В детстве все - опора, любая мелочь: старый застиранный бабушкин фартук, который она, кажется, и на ночь не снимает; оранжевый абажур с длинной, грязной бахромой; кнопка звонка, до которого дотянешься только трижды подпрыгнув. Все это - та же соль, создающая устойчивость.
Родина моя - Большая Полянка. Наверное, никогда не забуду свое исходное положение в пространстве: Большая Полянка, дом 10, квартира 2. Родина моя - купола, "Ударник", Москва-река, Ордынка, Якиманка. На Якиманке жил наш городской сумасшедший по кличке "Груша". У него была вытянутая продолговатая голова и странная манера приседать через каждые несколько шагов. Он шел торопливой подпрыгивающей походкой и вдруг садился на корточки и озирался со счастливой улыбкой. Так, приседая, он добирался до магазина. Послевоенный магазин - костыли, палки, культяпки, хриплые голоса, орущие дети, А возле прилавка безмятежно сидящий на корточках Груша. И никто его не гнал, не бранил. Магазин назывался "инвалидный". В него стекались инвалиды со всей округи. Но я была уверена, что он звался "инвалидный" потому, что по обеим сторонам прилавка стояли однорукие скульптурки мальчика и девочки. У каждой на локте уцелевшей руки висела корзинка с фруктами. И оба, слегка откинув голову, любовались тем, что держала некогда существовавшая рука. Очередь, духота - все мне было нипочем, потому что я, как зачарованная, глядела на гипсовых детей.
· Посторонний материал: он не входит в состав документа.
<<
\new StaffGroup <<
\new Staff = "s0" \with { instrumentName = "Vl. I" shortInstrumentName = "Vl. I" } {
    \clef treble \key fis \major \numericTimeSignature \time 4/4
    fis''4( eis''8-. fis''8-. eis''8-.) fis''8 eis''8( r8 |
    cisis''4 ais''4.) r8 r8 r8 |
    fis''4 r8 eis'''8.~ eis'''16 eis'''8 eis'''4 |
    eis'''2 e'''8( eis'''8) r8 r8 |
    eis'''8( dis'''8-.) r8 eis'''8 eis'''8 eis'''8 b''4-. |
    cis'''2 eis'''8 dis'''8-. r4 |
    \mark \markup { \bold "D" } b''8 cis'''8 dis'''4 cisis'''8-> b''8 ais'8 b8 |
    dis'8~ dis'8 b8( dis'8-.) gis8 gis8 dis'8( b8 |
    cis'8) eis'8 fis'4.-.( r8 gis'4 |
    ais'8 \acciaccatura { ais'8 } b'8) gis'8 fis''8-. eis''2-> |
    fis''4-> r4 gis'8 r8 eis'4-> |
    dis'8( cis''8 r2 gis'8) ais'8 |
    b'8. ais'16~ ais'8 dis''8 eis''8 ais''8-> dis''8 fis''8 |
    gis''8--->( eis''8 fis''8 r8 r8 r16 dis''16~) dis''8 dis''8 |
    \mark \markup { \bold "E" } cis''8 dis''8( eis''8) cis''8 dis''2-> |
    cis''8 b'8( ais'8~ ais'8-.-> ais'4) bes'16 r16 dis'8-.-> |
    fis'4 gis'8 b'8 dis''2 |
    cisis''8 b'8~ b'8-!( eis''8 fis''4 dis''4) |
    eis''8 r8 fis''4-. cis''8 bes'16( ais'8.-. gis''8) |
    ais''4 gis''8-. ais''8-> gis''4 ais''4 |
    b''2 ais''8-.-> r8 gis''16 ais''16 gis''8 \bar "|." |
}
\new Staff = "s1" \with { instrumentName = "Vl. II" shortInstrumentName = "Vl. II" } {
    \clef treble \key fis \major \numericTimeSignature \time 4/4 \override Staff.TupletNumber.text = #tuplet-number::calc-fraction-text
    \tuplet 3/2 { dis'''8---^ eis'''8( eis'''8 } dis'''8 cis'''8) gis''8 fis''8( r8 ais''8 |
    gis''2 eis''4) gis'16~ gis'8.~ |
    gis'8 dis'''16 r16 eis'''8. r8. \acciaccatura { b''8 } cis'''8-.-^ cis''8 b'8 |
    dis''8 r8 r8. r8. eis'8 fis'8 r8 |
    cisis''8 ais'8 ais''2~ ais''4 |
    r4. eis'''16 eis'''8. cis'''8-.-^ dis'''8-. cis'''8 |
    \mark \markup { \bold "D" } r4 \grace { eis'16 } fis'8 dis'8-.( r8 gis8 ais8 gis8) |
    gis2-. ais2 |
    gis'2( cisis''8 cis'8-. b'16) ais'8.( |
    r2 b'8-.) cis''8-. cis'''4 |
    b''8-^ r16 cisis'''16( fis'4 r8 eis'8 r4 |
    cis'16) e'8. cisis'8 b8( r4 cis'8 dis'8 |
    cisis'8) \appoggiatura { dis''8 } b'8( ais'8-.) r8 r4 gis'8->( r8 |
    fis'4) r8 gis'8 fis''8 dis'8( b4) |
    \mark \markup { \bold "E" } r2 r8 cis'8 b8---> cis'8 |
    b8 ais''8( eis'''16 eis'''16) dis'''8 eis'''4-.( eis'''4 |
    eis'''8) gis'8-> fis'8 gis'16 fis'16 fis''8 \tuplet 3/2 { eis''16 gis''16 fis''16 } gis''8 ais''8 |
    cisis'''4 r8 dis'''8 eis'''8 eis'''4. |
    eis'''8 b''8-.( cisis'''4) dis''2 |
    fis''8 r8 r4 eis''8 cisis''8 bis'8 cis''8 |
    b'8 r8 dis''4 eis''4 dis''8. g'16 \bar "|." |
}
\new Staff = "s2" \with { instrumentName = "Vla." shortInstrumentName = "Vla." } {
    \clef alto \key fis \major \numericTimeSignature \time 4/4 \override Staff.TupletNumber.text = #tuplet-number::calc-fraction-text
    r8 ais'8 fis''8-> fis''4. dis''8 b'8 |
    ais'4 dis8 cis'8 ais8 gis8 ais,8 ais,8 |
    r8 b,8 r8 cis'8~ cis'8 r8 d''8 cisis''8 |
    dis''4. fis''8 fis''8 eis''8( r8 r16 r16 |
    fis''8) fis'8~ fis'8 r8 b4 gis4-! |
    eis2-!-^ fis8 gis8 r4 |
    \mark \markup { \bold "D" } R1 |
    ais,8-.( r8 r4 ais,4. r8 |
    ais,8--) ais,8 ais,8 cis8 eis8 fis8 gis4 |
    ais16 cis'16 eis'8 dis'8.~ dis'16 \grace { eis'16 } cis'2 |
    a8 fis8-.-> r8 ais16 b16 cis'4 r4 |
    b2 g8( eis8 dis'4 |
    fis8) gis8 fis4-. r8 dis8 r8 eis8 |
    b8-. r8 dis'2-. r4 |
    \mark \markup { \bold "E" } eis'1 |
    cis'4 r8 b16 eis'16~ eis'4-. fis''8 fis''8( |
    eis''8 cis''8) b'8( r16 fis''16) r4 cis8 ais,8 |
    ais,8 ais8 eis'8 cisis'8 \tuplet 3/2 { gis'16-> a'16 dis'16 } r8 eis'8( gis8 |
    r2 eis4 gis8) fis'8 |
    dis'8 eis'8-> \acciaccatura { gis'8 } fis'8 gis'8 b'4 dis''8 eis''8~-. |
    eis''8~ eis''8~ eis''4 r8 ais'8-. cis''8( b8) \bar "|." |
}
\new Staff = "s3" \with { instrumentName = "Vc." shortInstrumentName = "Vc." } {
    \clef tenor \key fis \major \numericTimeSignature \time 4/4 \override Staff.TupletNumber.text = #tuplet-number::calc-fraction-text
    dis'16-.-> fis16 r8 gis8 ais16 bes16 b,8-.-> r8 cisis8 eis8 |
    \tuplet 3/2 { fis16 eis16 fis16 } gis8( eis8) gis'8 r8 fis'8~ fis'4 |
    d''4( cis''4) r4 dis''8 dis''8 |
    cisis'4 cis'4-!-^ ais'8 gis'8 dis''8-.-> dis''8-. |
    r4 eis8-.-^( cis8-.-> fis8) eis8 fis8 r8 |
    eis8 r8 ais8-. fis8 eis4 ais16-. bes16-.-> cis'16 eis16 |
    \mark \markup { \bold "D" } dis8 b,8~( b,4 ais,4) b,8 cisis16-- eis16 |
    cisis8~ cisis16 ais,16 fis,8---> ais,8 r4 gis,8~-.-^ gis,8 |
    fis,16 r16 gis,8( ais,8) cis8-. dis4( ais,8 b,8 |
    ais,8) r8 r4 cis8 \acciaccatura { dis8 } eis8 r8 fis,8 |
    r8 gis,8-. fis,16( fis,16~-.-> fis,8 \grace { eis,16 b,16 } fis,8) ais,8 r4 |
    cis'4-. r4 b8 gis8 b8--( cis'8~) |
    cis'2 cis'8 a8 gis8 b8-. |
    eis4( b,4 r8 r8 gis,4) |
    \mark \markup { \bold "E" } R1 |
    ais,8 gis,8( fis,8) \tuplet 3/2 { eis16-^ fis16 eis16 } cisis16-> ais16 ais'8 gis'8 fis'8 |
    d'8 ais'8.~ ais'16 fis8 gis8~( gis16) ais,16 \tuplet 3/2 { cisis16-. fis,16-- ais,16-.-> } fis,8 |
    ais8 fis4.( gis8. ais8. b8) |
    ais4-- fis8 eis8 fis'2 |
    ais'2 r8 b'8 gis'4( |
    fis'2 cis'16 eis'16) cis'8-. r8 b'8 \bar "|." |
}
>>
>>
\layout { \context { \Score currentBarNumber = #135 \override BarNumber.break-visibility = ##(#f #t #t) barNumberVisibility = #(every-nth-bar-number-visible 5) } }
Мне казалось непостижимым, что такие нарядные и красивые, они калеки, инвалиды, как те, что стояли рядом со мной на костылях и культяпках. Не дико ли, что я жалела не живых убогих, которыми кишмя кишел мой тогдашний мир, а безвкусных, раскрашенных кукол и утешалась лишь тем, что мысленно возвращала им руки, а в руки давала все, что могла вообразить - виноградную кисть, яблоко, кулек любимых конфет "подушечек".
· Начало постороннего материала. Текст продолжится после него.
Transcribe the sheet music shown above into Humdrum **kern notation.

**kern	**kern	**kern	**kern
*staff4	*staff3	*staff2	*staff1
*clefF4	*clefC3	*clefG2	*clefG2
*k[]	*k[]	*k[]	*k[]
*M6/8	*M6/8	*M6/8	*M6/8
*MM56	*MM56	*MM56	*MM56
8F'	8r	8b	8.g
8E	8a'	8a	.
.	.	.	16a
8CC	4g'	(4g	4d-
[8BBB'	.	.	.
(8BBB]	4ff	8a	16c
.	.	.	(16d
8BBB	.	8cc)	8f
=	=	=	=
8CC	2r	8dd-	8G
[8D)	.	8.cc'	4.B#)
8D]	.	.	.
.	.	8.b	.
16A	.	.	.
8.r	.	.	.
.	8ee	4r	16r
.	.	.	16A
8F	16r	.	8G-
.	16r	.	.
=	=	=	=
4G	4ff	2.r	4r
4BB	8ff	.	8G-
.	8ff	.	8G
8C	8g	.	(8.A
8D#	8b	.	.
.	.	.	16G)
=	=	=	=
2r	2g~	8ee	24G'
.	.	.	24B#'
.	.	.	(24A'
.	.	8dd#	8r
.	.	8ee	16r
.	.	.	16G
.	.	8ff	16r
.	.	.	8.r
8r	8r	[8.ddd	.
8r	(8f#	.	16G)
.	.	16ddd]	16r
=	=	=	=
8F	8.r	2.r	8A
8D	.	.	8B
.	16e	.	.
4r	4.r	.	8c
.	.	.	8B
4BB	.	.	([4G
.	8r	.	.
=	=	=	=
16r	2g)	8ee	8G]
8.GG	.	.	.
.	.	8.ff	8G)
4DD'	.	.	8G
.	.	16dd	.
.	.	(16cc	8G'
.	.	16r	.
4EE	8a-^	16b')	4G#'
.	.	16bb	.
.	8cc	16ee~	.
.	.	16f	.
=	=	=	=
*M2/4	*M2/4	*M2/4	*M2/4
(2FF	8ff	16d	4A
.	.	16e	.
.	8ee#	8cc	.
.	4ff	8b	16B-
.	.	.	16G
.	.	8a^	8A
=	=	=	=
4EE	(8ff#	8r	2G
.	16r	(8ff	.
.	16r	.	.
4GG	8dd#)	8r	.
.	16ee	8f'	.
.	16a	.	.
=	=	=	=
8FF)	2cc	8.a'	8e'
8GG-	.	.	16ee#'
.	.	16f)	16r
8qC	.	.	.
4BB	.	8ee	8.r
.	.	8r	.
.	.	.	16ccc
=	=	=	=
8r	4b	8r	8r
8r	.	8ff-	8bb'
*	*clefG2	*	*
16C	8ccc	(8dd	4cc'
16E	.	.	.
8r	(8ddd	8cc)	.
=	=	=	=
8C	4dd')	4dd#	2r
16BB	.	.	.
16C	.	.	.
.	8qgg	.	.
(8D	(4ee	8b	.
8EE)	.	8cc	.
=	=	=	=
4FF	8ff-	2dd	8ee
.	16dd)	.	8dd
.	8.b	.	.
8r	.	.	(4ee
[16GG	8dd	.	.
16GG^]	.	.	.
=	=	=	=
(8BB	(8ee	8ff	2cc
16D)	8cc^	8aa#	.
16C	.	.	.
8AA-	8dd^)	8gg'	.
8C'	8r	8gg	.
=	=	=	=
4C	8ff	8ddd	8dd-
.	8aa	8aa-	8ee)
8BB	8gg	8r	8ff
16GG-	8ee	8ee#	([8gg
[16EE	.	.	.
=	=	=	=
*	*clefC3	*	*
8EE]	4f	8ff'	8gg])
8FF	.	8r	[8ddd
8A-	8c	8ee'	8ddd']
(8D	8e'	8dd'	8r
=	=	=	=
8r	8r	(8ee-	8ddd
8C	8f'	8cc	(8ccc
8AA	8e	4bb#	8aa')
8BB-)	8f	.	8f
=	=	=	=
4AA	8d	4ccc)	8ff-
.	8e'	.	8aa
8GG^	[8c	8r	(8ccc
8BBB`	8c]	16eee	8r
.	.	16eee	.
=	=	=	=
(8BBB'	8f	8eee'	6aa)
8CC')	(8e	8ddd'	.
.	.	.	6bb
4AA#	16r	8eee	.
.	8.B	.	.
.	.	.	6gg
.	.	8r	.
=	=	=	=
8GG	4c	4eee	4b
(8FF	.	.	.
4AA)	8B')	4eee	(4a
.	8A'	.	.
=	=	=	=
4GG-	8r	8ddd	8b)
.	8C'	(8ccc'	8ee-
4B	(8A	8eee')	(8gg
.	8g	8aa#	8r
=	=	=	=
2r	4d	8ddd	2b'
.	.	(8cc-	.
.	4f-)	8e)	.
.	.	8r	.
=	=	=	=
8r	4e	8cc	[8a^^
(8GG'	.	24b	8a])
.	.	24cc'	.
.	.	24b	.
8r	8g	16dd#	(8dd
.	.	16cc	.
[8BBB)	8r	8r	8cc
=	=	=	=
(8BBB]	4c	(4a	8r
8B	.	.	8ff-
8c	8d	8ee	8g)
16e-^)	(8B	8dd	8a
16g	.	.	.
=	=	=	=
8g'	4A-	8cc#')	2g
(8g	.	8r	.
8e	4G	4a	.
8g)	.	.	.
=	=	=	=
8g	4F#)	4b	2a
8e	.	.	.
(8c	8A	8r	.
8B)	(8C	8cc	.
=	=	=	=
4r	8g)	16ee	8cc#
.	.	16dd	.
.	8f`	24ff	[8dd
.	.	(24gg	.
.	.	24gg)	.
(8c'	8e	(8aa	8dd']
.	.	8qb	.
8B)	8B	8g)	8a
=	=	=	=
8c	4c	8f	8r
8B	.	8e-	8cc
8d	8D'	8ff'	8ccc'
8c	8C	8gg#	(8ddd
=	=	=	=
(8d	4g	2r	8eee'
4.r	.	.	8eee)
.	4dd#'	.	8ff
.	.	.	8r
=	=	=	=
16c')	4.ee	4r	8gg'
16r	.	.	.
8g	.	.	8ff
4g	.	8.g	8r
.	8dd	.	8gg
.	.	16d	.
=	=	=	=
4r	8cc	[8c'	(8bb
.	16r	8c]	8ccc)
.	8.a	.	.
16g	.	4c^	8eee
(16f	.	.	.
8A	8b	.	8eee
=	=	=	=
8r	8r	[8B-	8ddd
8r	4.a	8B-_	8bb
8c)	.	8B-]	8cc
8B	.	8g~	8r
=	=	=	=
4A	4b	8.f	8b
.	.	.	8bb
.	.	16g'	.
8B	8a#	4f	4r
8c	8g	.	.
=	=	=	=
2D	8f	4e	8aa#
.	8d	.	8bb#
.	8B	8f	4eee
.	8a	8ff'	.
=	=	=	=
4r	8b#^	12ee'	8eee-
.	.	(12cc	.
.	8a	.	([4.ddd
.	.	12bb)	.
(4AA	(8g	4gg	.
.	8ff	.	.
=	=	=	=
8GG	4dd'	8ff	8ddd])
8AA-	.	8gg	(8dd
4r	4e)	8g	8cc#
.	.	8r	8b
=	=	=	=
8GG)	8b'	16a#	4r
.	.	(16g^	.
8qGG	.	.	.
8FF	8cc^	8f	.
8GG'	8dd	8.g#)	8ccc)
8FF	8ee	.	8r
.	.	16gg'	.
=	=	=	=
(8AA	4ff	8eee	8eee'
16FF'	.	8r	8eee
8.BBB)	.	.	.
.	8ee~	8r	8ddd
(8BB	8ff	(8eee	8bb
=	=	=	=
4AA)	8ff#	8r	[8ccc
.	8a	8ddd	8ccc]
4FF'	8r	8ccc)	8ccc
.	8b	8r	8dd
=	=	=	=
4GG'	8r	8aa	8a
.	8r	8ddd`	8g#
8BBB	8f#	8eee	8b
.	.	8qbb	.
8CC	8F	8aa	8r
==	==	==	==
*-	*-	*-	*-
Хорошо было сосать "подушечку" и, не спеша, проходными домами возвращаться из магазина к своему серому четырехэтажному дому. Вот он: два окна на первом этаже, котельная под окнами. Едва я входила в квартиру, передо мной вырастала толстая, неряшливая соседка, с вечным полотенцем вокруг головы - "Ларочка, не хлопай дверью. Ты же пионэрка, а у меня мигрэнь", - плачущим голосом говорила она.
Туберкулезный муж ее походил на тень. Лицо его было столь узким, что казалось лишенным фаса. Как ни погляди - профиль: запавший глаз, темное подглазье, худая фиолетовая щека. Я засыпала и просыпалась под его шарканье, кашель и кряхтенье. Мне казалось, что я с ним как-то таинственно связана, потому что из-за него меня постоянно таскали на "перке" и называли "бациллоносителем".
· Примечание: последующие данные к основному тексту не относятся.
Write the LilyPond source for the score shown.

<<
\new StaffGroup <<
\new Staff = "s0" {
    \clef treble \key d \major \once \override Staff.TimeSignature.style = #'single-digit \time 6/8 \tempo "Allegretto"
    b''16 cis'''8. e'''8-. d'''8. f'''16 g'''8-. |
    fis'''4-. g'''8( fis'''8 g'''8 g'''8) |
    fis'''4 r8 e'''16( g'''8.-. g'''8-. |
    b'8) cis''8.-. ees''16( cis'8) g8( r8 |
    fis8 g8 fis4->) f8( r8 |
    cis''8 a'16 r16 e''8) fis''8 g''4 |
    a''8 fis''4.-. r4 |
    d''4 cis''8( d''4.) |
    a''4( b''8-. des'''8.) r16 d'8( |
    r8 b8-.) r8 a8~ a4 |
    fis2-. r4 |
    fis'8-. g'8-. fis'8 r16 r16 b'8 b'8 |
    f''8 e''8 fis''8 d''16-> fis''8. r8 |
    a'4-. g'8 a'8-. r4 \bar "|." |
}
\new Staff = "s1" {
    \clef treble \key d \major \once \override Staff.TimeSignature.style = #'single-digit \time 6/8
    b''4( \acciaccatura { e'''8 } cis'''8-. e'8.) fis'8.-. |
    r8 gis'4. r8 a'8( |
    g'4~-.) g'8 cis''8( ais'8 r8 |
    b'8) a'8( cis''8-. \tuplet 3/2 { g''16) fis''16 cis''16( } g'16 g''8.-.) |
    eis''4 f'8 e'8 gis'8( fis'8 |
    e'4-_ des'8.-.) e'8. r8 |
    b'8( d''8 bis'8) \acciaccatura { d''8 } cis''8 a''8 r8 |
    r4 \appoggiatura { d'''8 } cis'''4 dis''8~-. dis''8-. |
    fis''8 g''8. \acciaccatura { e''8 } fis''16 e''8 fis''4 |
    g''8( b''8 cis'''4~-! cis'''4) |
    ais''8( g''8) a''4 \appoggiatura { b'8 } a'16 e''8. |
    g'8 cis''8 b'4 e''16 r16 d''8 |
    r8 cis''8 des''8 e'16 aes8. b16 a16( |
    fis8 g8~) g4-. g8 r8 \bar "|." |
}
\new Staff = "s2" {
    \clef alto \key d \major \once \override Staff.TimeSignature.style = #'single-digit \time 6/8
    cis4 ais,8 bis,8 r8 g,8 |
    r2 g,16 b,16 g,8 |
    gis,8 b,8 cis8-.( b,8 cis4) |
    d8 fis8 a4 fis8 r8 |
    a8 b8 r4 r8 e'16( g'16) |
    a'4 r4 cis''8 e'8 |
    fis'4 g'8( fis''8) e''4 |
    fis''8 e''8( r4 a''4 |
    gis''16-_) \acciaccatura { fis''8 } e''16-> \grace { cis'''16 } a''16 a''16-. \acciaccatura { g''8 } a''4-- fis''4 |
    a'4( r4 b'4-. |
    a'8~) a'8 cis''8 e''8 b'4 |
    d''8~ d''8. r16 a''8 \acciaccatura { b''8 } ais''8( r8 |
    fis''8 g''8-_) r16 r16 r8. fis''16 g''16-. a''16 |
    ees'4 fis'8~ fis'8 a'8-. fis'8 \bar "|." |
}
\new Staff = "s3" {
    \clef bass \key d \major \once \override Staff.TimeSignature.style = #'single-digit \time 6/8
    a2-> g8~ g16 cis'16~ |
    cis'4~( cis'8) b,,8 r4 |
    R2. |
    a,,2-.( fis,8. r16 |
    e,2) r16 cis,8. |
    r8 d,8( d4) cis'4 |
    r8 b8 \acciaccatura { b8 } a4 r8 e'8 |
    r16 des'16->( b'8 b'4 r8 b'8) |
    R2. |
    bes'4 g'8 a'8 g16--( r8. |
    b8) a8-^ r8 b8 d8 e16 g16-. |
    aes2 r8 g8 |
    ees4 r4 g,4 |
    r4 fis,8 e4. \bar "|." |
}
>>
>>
Их дочка Верочка, инвалид от рождения, нежно меня любила и, едва заслышав мои шаги, громко и требовательно звала к себе в комнату. Эта Верочка, тридцатилетнее существо с белыми младенческими конечностями и блуждающей улыбкой, была прикована к инвалидному креслу. Когда я входила, она пыталась сосредоточить на мне свой плывущий взгляд и принималась расспрашивать, шепелявя и брызгая слюной: "Ну, как ты учишься? Хорошо? Правда, хорошо? Ты умная, ты хорошая девочка".